Disappointingly, this did not stop Action from chucking their marked-up t-shirts and starting fresh. Instead, they picked up new, blank blue t-shirts and blue sweaters and headed back out to the polls the next day. You have to admire political candidates who profess to care so much about voter apathy that they’ll take time to push voters to the polls themselves. But in this case, Action candidates were motivated purely by self-interest. Concordia students aren’t stupid; clearly, someone wearing a blue t-shirt is running for the blue team. Greeting students with blue t-shirts is clearly campaigning; you’ve identified yourself, extended a hand and made a new contact.

Cohen should have emphasized that campaign colours were not to be worn – no t-shirts, no bandannas, no matching eye shadow. Of course, with dozens of candidates over two slates, and one without a clear colour code, the challenge of enforcing this rule would be almost insurmountable. Nevermind the fact that Cohen’s polling employees were largely unawares of the new directives issued by the last day of polling. Issuing new rules is one thing, assuring that they can be enforced competently is another, and this was not done effectively.

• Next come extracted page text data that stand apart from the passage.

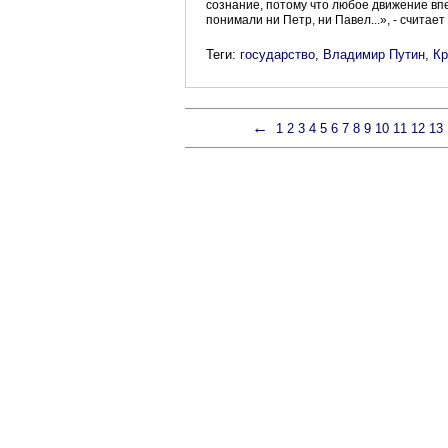
сознание, потому что любое движение вп
понимали ни Петр, ни Павел...», - считае
Теги:
государство
,
Владимир Путин
,
К
←
1
2
3
4
5
6
7
8
9
10
11
12
13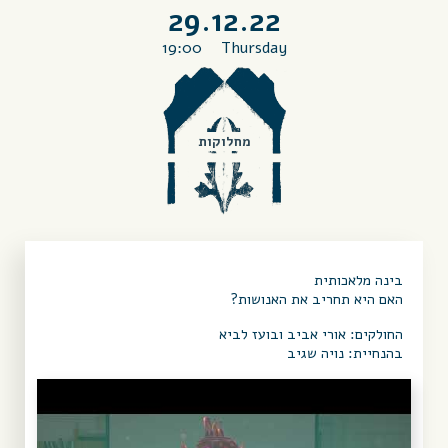
29.12.22
19:00
Thursday
מחלוקות
בינה מלאכותית
האם היא תחריב את האנושות?
החולקים: אורי אביב ובועז לביא
בהנחיית: נויה שגיב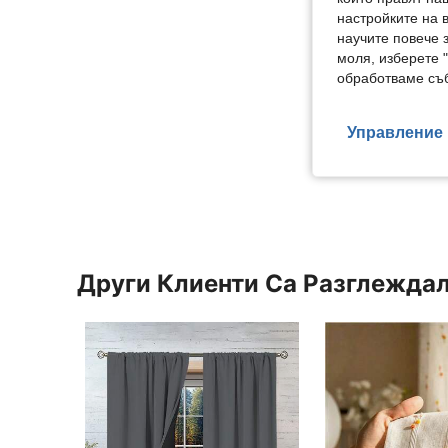
настройките на 
научите повече з
моля, изберете 
обработваме съб
Управление 
Други Клиенти Са Разглежда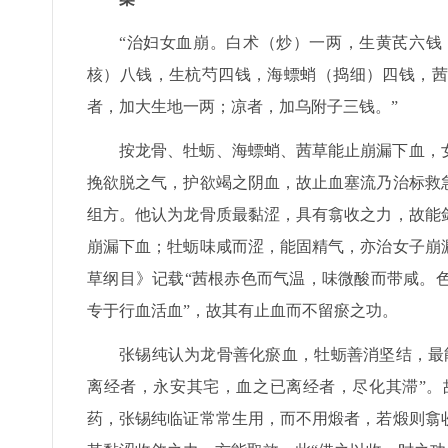
“治妇女血崩。白术（炒）一两，生黄芪六钱
核）八钱，生杭芍四钱，海螵蛸（捣细）四钱，茜
者，加大生地一两；凉者，加乌附子三钱。”
按龙骨、牡蛎、海螵蛸、茜草能止崩漏下血，
挽欲脱之气，护欲竭之阴血，故止血塞流乃治标救
组方。他认为龙骨质最黏涩，具有翕收之力，故能
崩漏下血；牡蛎味咸而涩，能固精气，亦治女子崩
草纲目》记载“茜根赤色而气温，味微酸而带咸。
专于行血活血”，故其有止血而不留瘀之功。
张锡纯认为龙骨善化瘀血，牡蛎善消坚结，最
离经者，永安其宅，血之已离经者，尽化其滞”。
药，张锡纯临证常常生用，而不用煅者，若煅则翕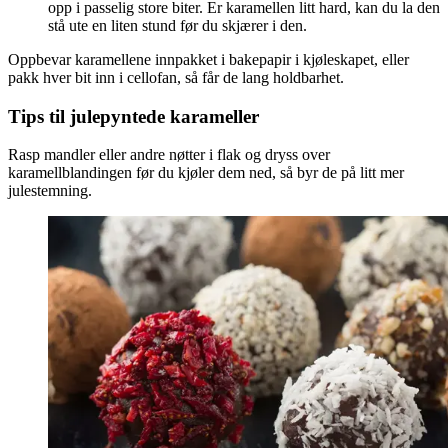
opp i passelig store biter. Er karamellen litt hard, kan du la den
stå ute en liten stund før du skjærer i den.
Oppbevar karamellene innpakket i bakepapir i kjøleskapet, eller
pakk hver bit inn i cellofan, så får de lang holdbarhet.
Tips til julepyntede karameller
Rasp mandler eller andre nøtter i flak og dryss over
karamellblandingen før du kjøler dem ned, så byr de på litt mer
julestemning.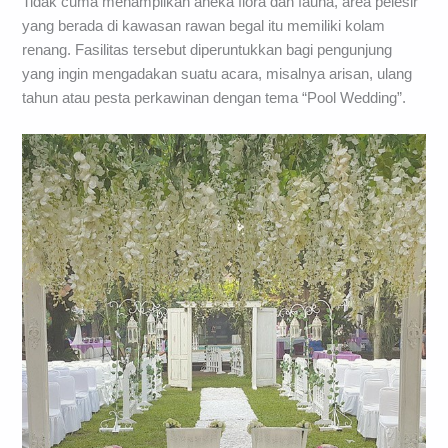
Tidak cuma menampilkan aneka flora dan fauna, area pelesir
yang berada di kawasan rawan begal itu memiliki kolam
renang. Fasilitas tersebut diperuntukkan bagi pengunjung
yang ingin mengadakan suatu acara, misalnya arisan, ulang
tahun atau pesta perkawinan dengan tema “Pool Wedding”.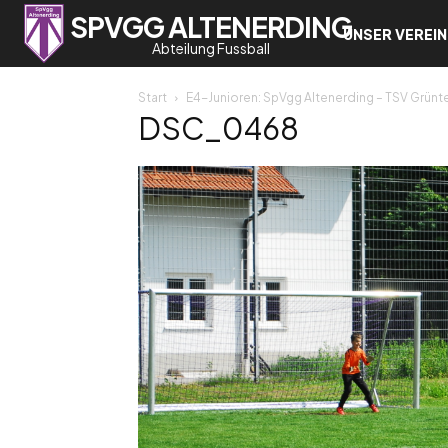
SPVGG ALTENERDING
UNSER VEREIN
Abteilung Fussball
Start
E4-Junioren: SpVgg Altenerding – TSV Grünt
DSC_0468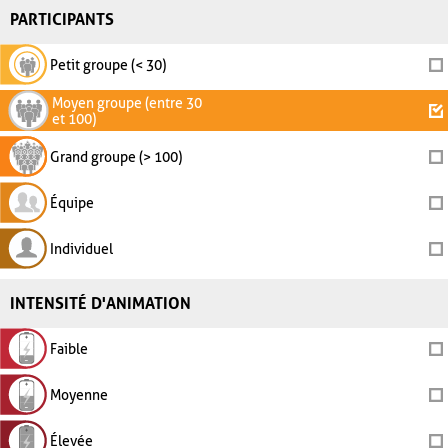
PARTICIPANTS
Petit groupe (< 30)
Moyen groupe (entre 30
et 100)
Grand groupe (> 100)
Équipe
Individuel
INTENSITÉ D'ANIMATION
Faible
Moyenne
Élevée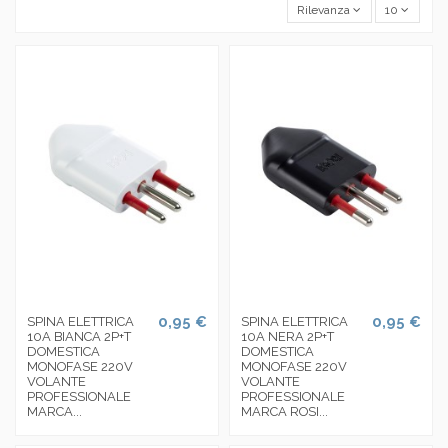
Rilevanza
10
0,95 €
0,95 €
SPINA ELETTRICA
SPINA ELETTRICA
10A BIANCA 2P+T
10A NERA 2P+T
DOMESTICA
DOMESTICA
MONOFASE 220V
MONOFASE 220V
VOLANTE
VOLANTE
PROFESSIONALE
PROFESSIONALE
MARCA...
MARCA ROSI...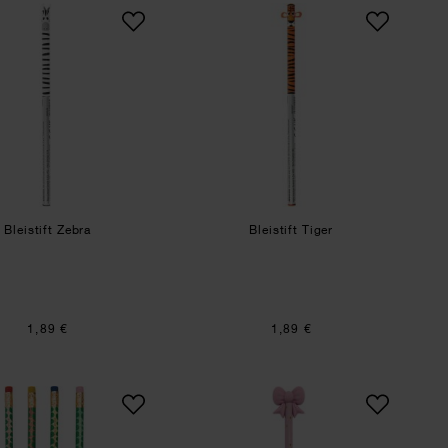
Bleistift Zebra
Bleistift Tiger
Bleistift Zebra
Bleistift Tiger
1,89 €
1,89 €
 Weihnachtsmarkt
Bleistiftset Midsommar Magic
Paper Poetry Bleistift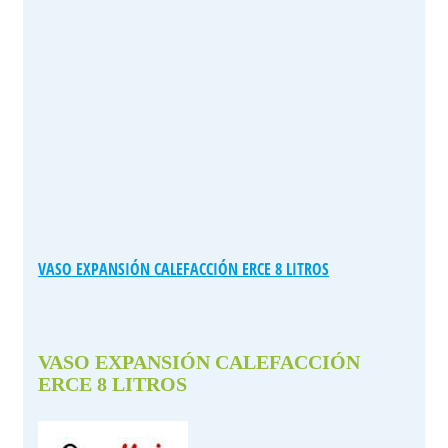
VASO EXPANSIÓN CALEFACCIÓN ERCE 8 LITROS
VASO EXPANSIÓN CALEFACCIÓN
ERCE 8 LITROS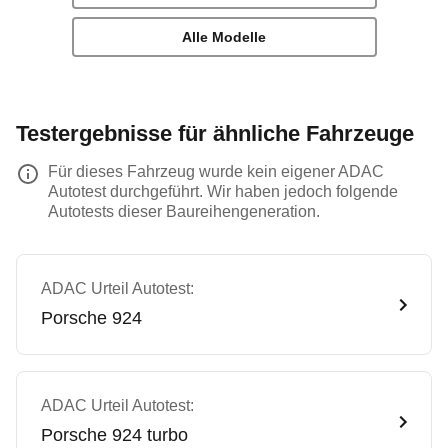
Alle Modelle
Testergebnisse für ähnliche Fahrzeuge
Für dieses Fahrzeug wurde kein eigener ADAC
Autotest durchgeführt. Wir haben jedoch folgende
Autotests dieser Baureihengeneration.
ADAC Urteil Autotest:
Porsche
924
ADAC Urteil Autotest:
Porsche
924 turbo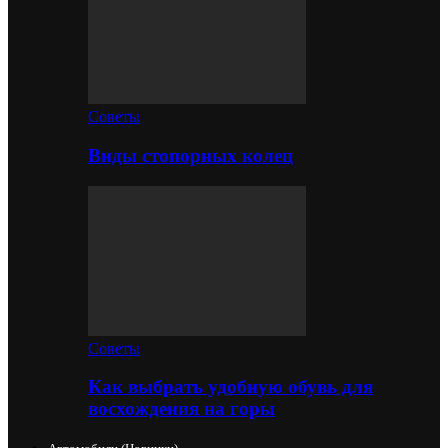
Советы
Виды стопорных колец
Советы
Как выбрать удобную обувь для
восхождения на горы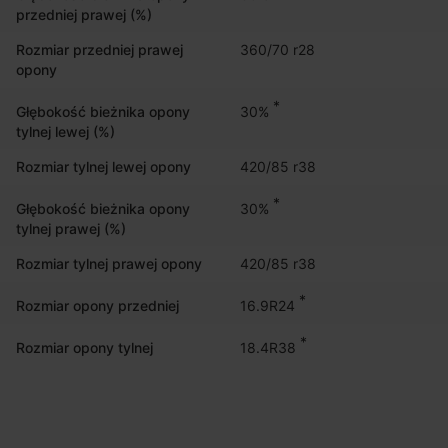
przedniej prawej (%)
Rozmiar przedniej prawej
360/70 r28
opony
*
30%
Głębokość bieżnika opony
tylnej lewej (%)
Rozmiar tylnej lewej opony
420/85 r38
*
30%
Głębokość bieżnika opony
tylnej prawej (%)
Rozmiar tylnej prawej opony
420/85 r38
*
16.9R24
Rozmiar opony przedniej
*
18.4R38
Rozmiar opony tylnej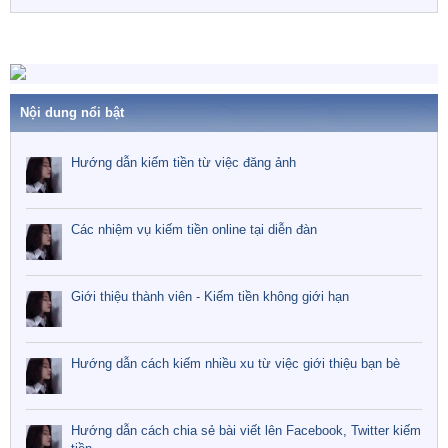
Nội dung nổi bật
Hướng dẫn kiếm tiền từ việc đăng ảnh
Các nhiệm vụ kiếm tiền online tại diễn đàn
Giới thiệu thành viên - Kiếm tiền không giới hạn
Hướng dẫn cách kiếm nhiều xu từ việc giới thiệu bạn bè
Hướng dẫn cách chia sẻ bài viết lên Facebook, Twitter kiếm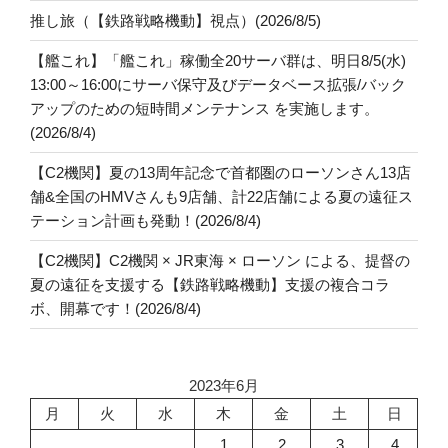
推し旅（【鉄路戦略機動】視点）(2026/8/5)
【艦これ】「艦これ」稼働全20サーバ群は、明日8/5(水)
13:00～16:00にサーバ保守及びデータベース拡張/バック
アップのための短時間メンテナンス を実施します。
(2026/8/4)
【C2機関】夏の13周年記念で首都圏のローソンさん13店
舗&全国のHMVさんも9店舗、計22店舗による夏の遠征ス
テーション計画も発動！(2026/8/4)
【C2機関】C2機関 × JR東海 × ローソン による、提督の
夏の遠征を支援する【鉄路戦略機動】支援の複合コラ
ボ、開幕です！(2026/8/4)
2023年6月
月
火
水
木
金
土
日
1
2
3
4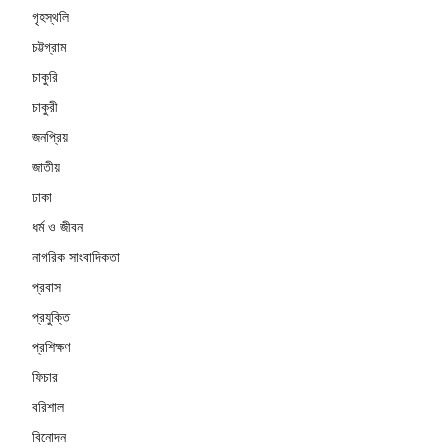
গৃহস্থলি
চট্টগ্রাম
চাকুরি
চাকুরী
জনপ্রিয়
জাতীয়
ঢাকা
ধর্ম ও জীবন
নাগরিক সাংবাদিকতা
প্রবাস
প্রযুক্তি
প্রশিক্ষণ
ফিচার
বরিশাল
বিনোদন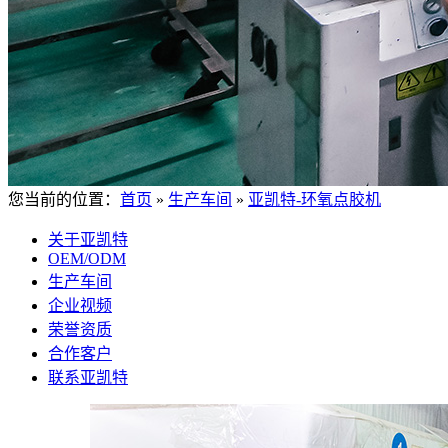
您当前的位置：
首页
»
生产车间
»
亚凯特-环氧点胶机
关于亚凯特
OEM/ODM
生产车间
企业视频
荣誉资质
合作客户
联系亚凯特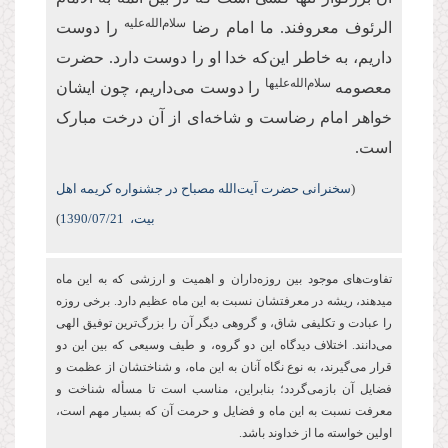
سلام‌الله‌علیه
الرئوف معروفند. ما امام رضا
را دوست
داریم، به خاطر این‌که خدا او را دوست دارد. حضرت
سلام‌الله‌علیها
معصومه
را دوست می‌داریم، چون ایشان
خواهر امام رضاست و شاخه‌ای از آن درخت مبارک
است.
(
سخنرانی حضرت آیت‌الله مصباح در جشنواره کریمه اهل
بیت،
/07/21
1390
)
تفاوت‌های موجود بین روزه‌‏داران و اهمیت و ارزشی كه به این ماه
می‏دهند، ریشه در معرفتشان نسبت به این ماه عظیم دارد. برخی روزه
را عبادت و تكلیفی شاق، و گروهی دیگر آن را بزرگ‌ترین توفیق الهی
می‌دانند. اختلاف دیدگاه این دو گروه، و طیف وسیعی که بین این دو
قرار می‌گیرند، به نوع نگاه آنان به این ماه، و شناختشان از عظمت و
فضایل آن بازمی‌گردد؛ بنابراین، مناسب است تا مسأله شناخت و
معرفت نسبت به این ماه و فضایل و حرمت آن که بسیار مهم است،
اولین خواسته ما از خداوند باشد.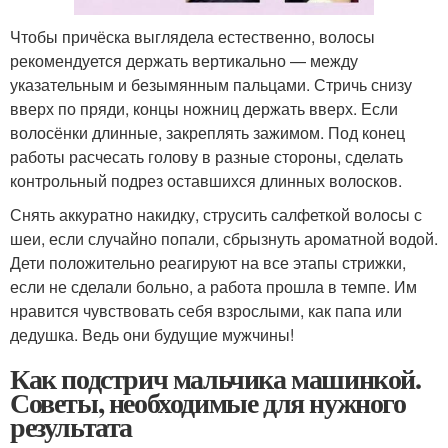
Чтобы причёска выглядела естественно, волосы
рекомендуется держать вертикально — между
указательным и безымянным пальцами. Стричь снизу
вверх по пряди, концы ножниц держать вверх. Если
волосёнки длинные, закреплять зажимом. Под конец
работы расчесать голову в разные стороны, сделать
контрольный подрез оставшихся длинных волосков.
Снять аккуратно накидку, струсить салфеткой волосы с
шеи, если случайно попали, сбрызнуть ароматной водой.
Дети положительно реагируют на все этапы стрижки,
если не сделали больно, а работа прошла в темпе. Им
нравится чувствовать себя взрослыми, как папа или
дедушка. Ведь они будущие мужчины!
Как подстрич мальчика машинкой.
Советы, необходимые для нужного
результата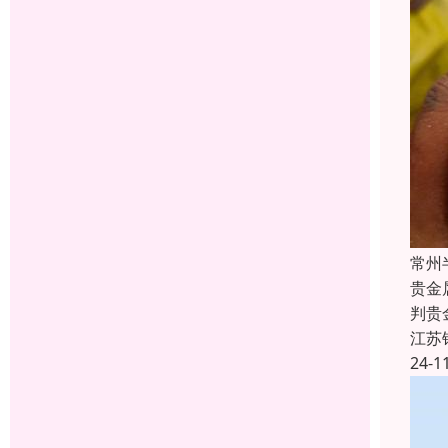
常州
贵金
判贵
江苏
24-1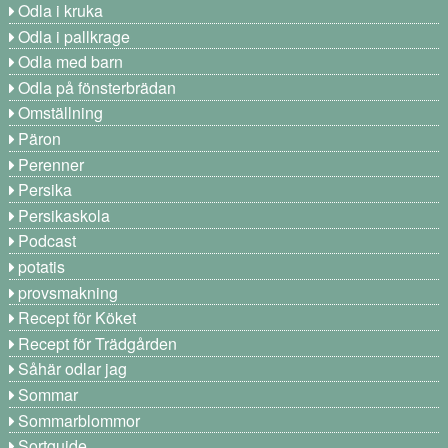
Odla i kruka
Odla i pallkrage
Odla med barn
Odla på fönsterbrädan
Omställning
Päron
Perenner
Persika
Persikaskola
Podcast
potatis
provsmakning
Recept för Köket
Recept för Trädgården
Såhär odlar jag
Sommar
Sommarblommor
Sortguide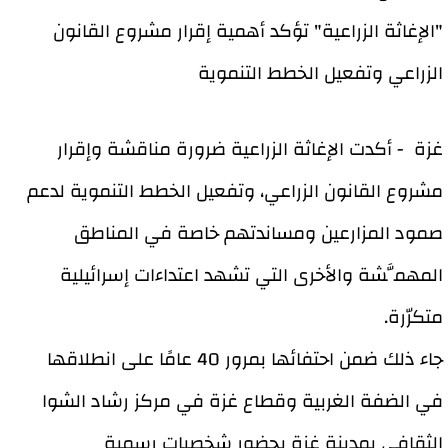
"الإغاثة الزراعية" تؤكد أهمية إقرار مشروع القانون
الزراعي وتفعيل الخطط التنموية
غزة - أكدت الإغاثة الزراعية ضرورة مناقشة وإقرار
مشروع القانون الزراعي، وتفعيل الخطط التنموية لدعم
صمود المزارعين ومساندتهم خاصة في المناطق
المهمَّشة والأخرى التي تشهد اعتداءات إسرائيلية
متكرّرة.
جاء ذلك ضمن احتفائها بمرور 40 عامًا على انطلاقها
في الضفة الغربية وقطاع غزة في مركز رشاد الشوا
الثقافي بمدينة غزة بحضور شخصيات رسمية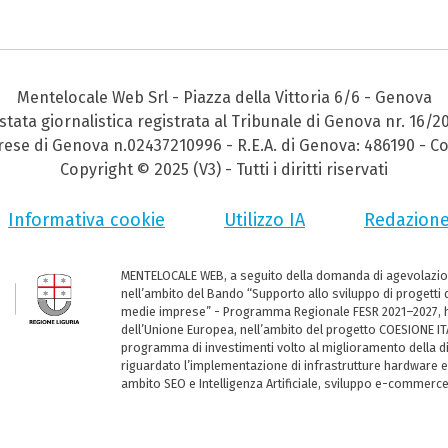
Mentelocale Web Srl - Piazza della Vittoria 6/6 - Genova
stata giornalistica registrata al Tribunale di Genova nr. 16/2
prese di Genova n.02437210996 - R.E.A. di Genova: 486190 - Co
Copyright © 2025 (V3) - Tutti i diritti riservati
Informativa cookie
Utilizzo IA
Redazion
MENTELOCALE WEB, a seguito della domanda di agevolazio
nell’ambito del Bando “Supporto allo sviluppo di progetti d
medie imprese” - Programma Regionale FESR 2021–2027, ha
dell’Unione Europea, nell’ambito del progetto COESIONE ITA
programma di investimenti volto al miglioramento della dig
riguardato l’implementazione di infrastrutture hardware e
ambito SEO e Intelligenza Artificiale, sviluppo e-commerc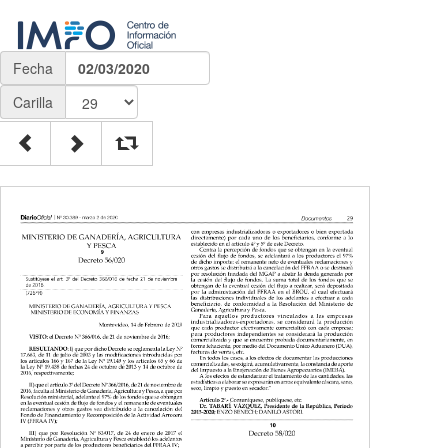
Fecha
02/03/2020
Carilla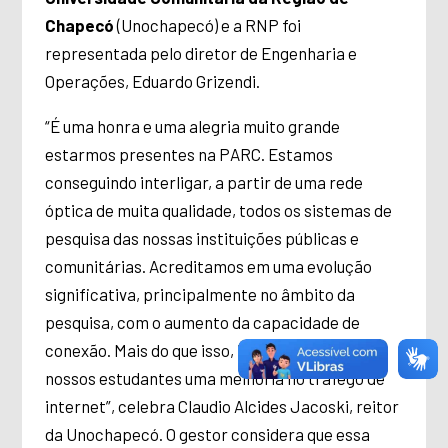
Chapecó
(Unochapecó) e a RNP foi
representada pelo diretor de Engenharia e
Operações, Eduardo Grizendi.
“É uma honra e uma alegria muito grande
estarmos presentes na PARC. Estamos
conseguindo interligar, a partir de uma rede
óptica de muita qualidade, todos os sistemas de
pesquisa das nossas instituições públicas e
comunitárias. Acreditamos em uma evolução
significativa, principalmente no âmbito da
pesquisa, com o aumento da capacidade de
conexão. Mais do que isso, iremos oferecer aos
nossos estudantes uma melhoria no tráfego de
internet”, celebra Claudio Alcides Jacoski, reitor
da Unochapecó. O gestor considera que essa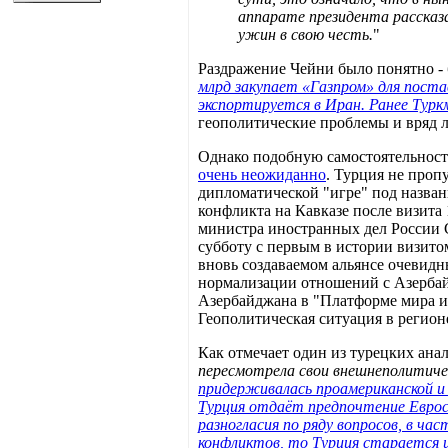
аппарате президента рассказ
ужин в свою честь.
"
Раздражение Чейни было понятно - 
млрд закупает «Газпром» для постав
экспортируется в Иран. Ранее Туркм
геополитические проблемы и вряд л
Однако подобную самостоятельность
очень неожиданно
. Турция не проп
дипломатической "игре" под назван
конфликта на Кавказе после визита
министра иностранных дел России 
субботу с первым в истории визито
вновь создаваемом альянсе очевидн
нормализации отношений с Азербай
Азербайджана в "Платформе мира и
Геополитическая ситуация в регион
Как отмечает один из турецких ана
пересмотрела свои внешнеполитиче
придерживалась проамериканской и 
Турция отдаёт предпочтение Евросо
разногласия по ряду вопросов, в ч
конфликтов, то Турция старается иг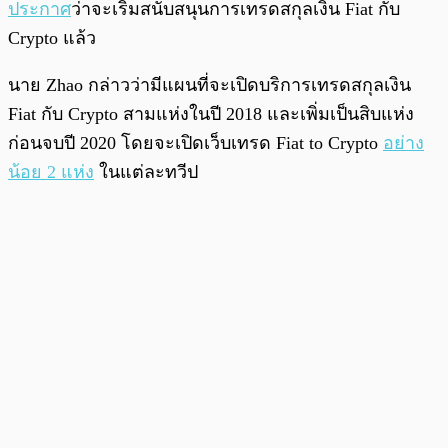
ประกาศ
ว่าจะเริ่มสนับสนุนการเทรดสกุลเงิน Fiat กับ
Crypto แล้ว
นาย Zhao กล่าวว่ามีแผนที่จะเปิดบริการเทรดสกุลเงิน
Fiat กับ Crypto สามแห่งในปี 2018 และเพิ่มเป็นสิบแห่ง
ก่อนจบปี 2020 โดยจะเปิดเว็บเทรด Fiat to Crypto
อย่าง
น้อย 2 แห่ง
ในแต่ละทวีป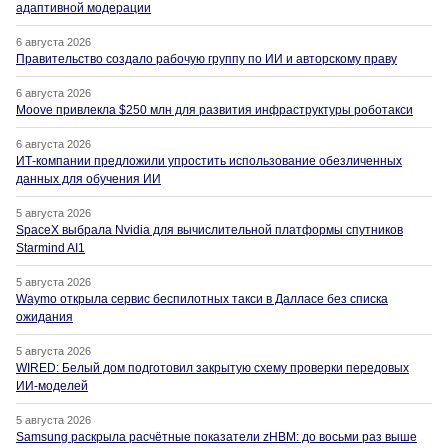
адаптивной модерации
6 августа 2026
Правительство создало рабочую группу по ИИ и авторскому праву
6 августа 2026
Moove привлекла $250 млн для развития инфраструктуры роботакси
6 августа 2026
ИТ-компании предложили упростить использование обезличенных
данных для обучения ИИ
5 августа 2026
SpaceX выбрала Nvidia для вычислительной платформы спутников
Starmind AI1
5 августа 2026
Waymo открыла сервис беспилотных такси в Далласе без списка
ожидания
5 августа 2026
WIRED: Белый дом подготовил закрытую схему проверки передовых
ИИ-моделей
5 августа 2026
Samsung раскрыла расчётные показатели zHBM: до восьми раз выше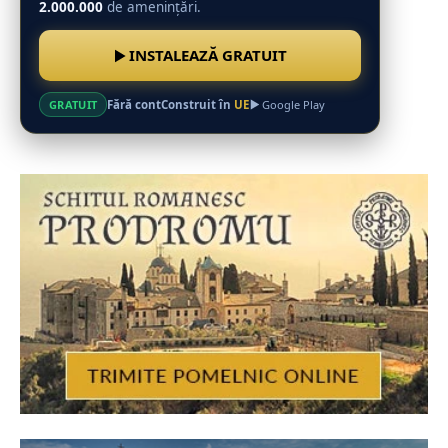
2.000.000
de amenințări.
INSTALEAZĂ GRATUIT
Fără cont
Construit în
UE
GRATUIT
Google Play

The other solution is to forgo the no-campaigning rule whatsoever. If policing people who are old enough to know better is too difficult, why don’t we just do it like they do in the big leagues, and allow campaigning. To be sure, candidates are exhausted by the time polling comes around, and some might have limited resources that keep them from continued campaigning.

But in order to keep things fair, you might as well open the flood gates, and allow campaigning up until the polls close for good.

While the voter turnout was impressive compared to previous years, we can’t be totally sure of what ultimately brought out students to the polls in stronger numbers this year. Did Action’s proactive blue measures hurt them in the end because students saw through their tactics? Or did Your Concordia just run a more responsive, intellectual campaign?

We’d like to think that it was students are realizing that we’re in trouble, and we need strong leadership. Effectively, Concordia students are in a certain measure of crisis – our Board of Governors is laden with members who are passed their term, the student centre will be a building students dislike, their is disagreement over tuition, and so on. Day-to-day, you’d find little evidence that the union is under tremendous pressure, but you can be assured that how the student union handles itself in the next year will have long-term impacts on how students carry on their academic careers.